Así fuéramos un páramo, un desierto, una laguna seca, una charca a la deriva, un salivazo en medio de un desagüe, un acertijo en ruinas. Así se aguara el vino, así no hubiera pan sobre la mesa, así no hubiera mesa, tampoco sol ni estío. Porque el quiosquero está harto de golpes con charol y charreteras; harto de campeadores y cachulis, de nazarenos y de macarenas, de pelayos, pizarros, poceros y pantojas; harto de escapularios, mantillas y peinetas, de la vaca lechera y de los borbones de copas; harto de su torpeza, de su necedad, de su arrogancia; harto de su intolerancia, de su impune violencia; harto de los que nos quieren hacer comulgar con ruedas de molino.
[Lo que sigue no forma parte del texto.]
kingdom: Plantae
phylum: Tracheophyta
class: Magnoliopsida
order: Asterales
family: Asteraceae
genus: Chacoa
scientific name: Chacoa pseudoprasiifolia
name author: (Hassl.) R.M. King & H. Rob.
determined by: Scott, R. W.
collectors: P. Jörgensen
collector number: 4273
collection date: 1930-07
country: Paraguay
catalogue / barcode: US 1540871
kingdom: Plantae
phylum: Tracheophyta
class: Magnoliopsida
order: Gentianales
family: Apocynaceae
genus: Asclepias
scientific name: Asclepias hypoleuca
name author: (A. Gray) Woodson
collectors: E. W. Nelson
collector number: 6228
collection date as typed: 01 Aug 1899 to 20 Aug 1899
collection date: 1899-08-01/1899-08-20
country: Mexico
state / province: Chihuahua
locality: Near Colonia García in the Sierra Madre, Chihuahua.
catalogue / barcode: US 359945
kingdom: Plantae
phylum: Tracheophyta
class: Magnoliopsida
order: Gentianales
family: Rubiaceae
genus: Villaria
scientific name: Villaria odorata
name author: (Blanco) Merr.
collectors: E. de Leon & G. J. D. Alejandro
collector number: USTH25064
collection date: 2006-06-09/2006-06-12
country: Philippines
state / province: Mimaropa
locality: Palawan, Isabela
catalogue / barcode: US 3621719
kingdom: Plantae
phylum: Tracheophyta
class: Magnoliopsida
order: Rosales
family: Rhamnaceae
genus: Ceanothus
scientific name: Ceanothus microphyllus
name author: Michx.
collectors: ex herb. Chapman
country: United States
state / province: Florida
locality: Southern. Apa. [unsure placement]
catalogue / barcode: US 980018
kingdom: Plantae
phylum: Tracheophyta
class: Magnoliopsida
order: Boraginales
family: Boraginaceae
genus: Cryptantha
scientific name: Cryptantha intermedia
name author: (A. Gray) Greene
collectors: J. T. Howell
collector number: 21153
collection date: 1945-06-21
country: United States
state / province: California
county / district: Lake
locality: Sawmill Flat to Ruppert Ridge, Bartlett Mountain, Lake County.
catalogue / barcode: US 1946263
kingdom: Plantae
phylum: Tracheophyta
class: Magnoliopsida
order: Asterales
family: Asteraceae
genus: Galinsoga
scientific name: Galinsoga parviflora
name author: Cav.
Harto de los altos y afilados muros que occidente (sin mayúscula, inquiere otra vez el quiosquero) construye para impedir el paso de las hordas de desheredados. Harto de los políticos, y de las políticas culturales, a quienes se les llena la boca con la palabra ‘libertad’, pero realmente, ay, quieren decir ‘libertad de mercado’. Harto de los políticos, y de las políticas culturales, a quienes se les llena la boca con la palabra ‘democracia’, pero realmente, ay, quieren decir ‘ornitorrinco’. Harto, en fin, de compartir cartelera con los anuncios de los grandes y pequeños almacenes que nos marcan el ritmo emocional.
Acabadas las fiestas pilaristas, el quiosco de mi amigo, uno de los centros culturales del barrio, vuelve a la normalidad. Después de la tormenta, las olas, el vendaval y la riña, siempre llega la calma. La soledad es también esto. Sentirse esclavo de ti mismo, con apostasía o sin ella. Hacer tiempo en ninguna parte para llegar a casa tarde y nunca.